* _What you should do_: Go through the data below and return each line where the string "Metres" occurs.

* _Data listing_:

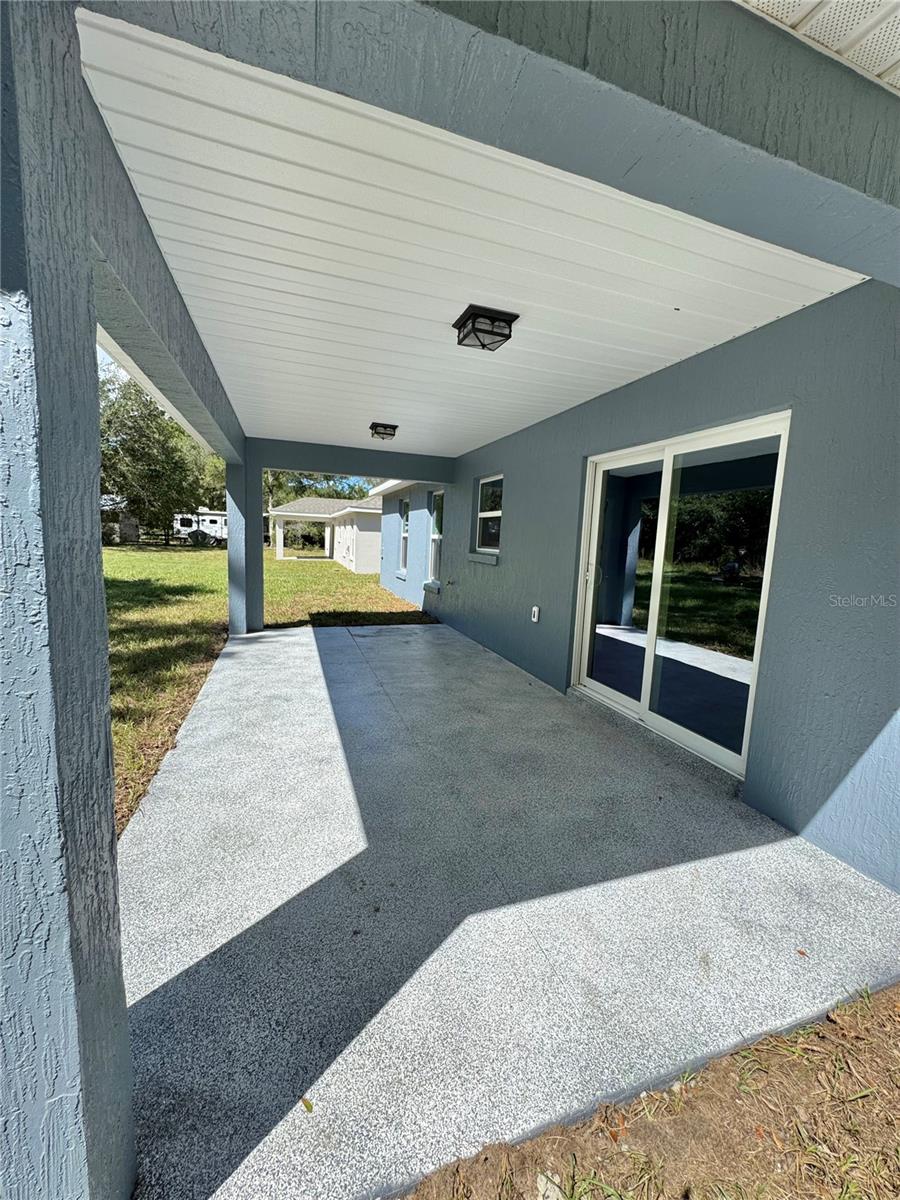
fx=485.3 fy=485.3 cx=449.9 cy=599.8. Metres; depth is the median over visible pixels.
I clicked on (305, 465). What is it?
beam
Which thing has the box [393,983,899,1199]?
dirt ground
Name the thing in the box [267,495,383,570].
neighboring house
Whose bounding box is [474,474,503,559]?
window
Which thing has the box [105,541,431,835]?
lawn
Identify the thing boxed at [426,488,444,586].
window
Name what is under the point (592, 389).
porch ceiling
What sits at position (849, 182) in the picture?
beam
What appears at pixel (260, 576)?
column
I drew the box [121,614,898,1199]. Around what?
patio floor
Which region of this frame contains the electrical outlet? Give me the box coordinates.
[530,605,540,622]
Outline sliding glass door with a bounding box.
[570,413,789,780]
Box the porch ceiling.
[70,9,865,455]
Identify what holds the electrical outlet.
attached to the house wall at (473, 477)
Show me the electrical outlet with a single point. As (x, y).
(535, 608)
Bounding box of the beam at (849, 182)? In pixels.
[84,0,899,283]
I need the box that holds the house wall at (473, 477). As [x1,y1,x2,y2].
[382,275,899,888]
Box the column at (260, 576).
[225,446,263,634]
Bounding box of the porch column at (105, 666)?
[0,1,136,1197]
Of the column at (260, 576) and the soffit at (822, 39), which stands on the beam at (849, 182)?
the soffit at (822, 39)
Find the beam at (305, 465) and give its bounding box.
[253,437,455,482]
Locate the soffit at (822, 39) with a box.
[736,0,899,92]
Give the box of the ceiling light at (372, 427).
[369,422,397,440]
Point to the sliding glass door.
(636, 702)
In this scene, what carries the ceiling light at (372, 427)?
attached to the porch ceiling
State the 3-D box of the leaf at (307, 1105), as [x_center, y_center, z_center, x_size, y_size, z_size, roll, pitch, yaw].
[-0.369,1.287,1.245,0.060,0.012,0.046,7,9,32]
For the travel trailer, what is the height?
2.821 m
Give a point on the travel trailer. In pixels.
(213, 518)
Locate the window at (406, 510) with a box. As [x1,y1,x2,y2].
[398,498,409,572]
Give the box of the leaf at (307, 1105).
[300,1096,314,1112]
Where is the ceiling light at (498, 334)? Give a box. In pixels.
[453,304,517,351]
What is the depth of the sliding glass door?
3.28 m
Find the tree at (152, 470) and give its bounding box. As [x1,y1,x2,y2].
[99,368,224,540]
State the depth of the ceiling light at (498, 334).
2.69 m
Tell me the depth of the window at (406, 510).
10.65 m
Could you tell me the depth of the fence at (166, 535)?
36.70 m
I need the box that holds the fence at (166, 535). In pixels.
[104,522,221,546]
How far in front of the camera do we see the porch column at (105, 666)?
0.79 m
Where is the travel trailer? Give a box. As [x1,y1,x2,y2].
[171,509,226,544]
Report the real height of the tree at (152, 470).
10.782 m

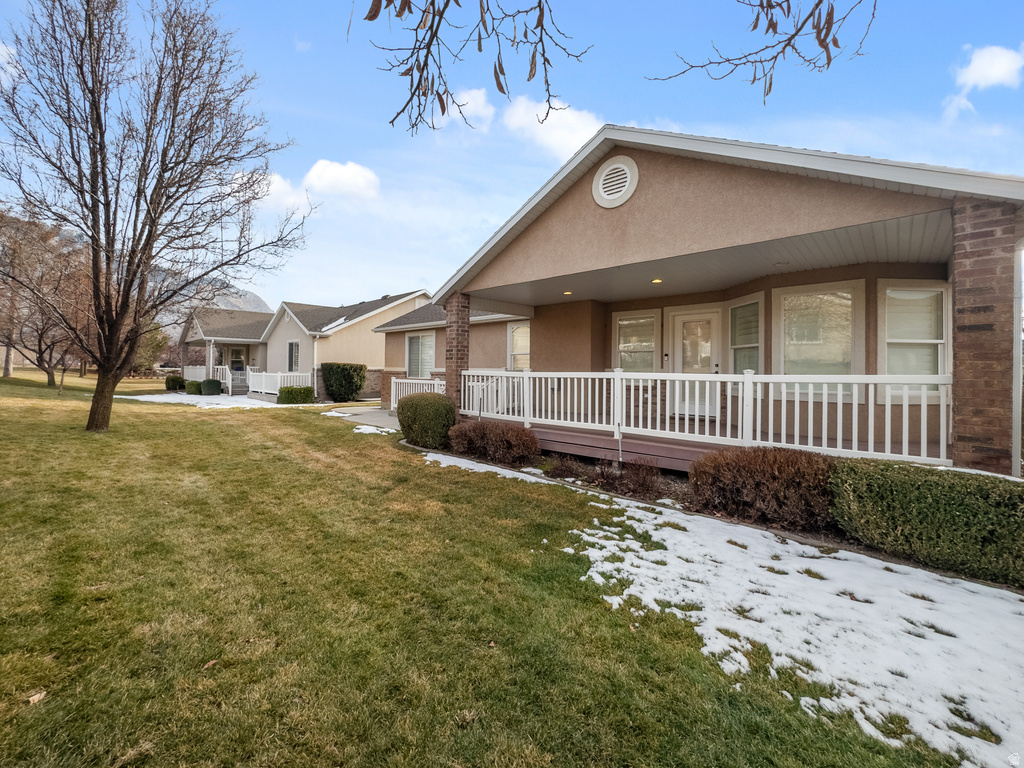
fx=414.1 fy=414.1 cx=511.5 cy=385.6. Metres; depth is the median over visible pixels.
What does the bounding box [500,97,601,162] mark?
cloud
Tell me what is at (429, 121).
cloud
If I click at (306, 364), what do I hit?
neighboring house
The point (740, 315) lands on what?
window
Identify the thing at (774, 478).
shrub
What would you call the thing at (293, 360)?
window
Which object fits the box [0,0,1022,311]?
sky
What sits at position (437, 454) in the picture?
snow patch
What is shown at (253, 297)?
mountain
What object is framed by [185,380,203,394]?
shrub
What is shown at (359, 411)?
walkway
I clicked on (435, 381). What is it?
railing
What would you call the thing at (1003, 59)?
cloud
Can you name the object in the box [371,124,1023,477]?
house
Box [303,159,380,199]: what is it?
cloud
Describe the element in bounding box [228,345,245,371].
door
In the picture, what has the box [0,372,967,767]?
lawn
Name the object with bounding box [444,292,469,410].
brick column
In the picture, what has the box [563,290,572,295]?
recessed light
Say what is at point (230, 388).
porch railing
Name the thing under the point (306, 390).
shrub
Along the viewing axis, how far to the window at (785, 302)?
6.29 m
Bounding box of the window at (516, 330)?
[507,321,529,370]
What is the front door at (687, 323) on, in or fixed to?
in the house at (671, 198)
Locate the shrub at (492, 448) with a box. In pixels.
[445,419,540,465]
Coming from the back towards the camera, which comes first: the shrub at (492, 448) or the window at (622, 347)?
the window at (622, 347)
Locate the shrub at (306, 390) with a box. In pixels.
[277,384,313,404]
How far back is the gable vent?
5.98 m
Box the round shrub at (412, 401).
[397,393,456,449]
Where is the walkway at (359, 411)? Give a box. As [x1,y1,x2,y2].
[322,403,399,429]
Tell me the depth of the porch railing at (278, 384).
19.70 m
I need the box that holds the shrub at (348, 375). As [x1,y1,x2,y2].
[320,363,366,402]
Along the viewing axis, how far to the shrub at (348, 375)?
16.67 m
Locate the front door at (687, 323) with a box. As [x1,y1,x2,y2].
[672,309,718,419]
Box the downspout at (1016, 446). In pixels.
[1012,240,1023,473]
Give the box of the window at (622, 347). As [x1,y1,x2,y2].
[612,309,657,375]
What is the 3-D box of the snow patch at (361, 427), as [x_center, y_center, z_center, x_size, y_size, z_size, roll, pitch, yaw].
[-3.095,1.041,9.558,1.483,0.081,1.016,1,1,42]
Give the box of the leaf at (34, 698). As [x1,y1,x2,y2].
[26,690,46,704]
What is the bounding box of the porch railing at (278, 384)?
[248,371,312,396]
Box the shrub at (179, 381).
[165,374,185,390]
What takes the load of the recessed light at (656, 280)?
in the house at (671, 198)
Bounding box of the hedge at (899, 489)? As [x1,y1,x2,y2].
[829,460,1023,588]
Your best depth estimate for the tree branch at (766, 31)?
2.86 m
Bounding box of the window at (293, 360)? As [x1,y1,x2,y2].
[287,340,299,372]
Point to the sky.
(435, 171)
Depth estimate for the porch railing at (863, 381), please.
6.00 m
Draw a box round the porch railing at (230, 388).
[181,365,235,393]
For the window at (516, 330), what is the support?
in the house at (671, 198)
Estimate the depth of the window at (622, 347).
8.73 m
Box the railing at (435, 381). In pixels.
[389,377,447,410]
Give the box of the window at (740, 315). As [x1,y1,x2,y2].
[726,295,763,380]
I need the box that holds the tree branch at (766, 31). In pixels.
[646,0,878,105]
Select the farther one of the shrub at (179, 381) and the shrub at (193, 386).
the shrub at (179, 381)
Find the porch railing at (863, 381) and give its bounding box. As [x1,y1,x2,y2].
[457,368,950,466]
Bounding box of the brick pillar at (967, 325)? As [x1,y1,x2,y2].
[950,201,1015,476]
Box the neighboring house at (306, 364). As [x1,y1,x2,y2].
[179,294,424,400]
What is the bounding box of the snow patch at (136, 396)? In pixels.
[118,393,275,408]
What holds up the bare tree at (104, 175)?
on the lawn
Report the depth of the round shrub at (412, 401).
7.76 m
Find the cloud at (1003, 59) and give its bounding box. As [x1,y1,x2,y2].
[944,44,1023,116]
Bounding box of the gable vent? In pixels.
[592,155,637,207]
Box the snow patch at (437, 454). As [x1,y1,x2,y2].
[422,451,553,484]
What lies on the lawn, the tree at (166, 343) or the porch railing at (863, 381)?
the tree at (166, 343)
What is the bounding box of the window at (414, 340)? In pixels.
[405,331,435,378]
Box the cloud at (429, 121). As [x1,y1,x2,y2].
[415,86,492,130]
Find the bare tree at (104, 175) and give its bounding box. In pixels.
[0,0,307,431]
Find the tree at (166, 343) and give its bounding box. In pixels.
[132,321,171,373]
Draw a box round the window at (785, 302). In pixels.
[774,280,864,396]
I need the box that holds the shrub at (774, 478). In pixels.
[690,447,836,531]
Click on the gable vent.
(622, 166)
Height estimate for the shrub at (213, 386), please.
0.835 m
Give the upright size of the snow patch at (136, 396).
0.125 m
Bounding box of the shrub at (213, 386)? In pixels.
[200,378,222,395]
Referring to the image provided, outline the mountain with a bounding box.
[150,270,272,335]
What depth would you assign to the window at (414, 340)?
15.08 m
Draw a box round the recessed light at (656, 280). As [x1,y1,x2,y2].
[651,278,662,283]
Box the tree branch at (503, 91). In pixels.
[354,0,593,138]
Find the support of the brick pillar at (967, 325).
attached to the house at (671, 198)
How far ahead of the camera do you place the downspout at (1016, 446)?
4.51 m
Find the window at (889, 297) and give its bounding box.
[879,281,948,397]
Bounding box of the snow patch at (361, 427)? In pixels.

* _Answer to the exercise_:
fx=485.3 fy=485.3 cx=449.9 cy=599.8. Metres; depth is the median over visible pixels.
fx=414.1 fy=414.1 cx=511.5 cy=385.6. Metres; depth is the median over visible pixels.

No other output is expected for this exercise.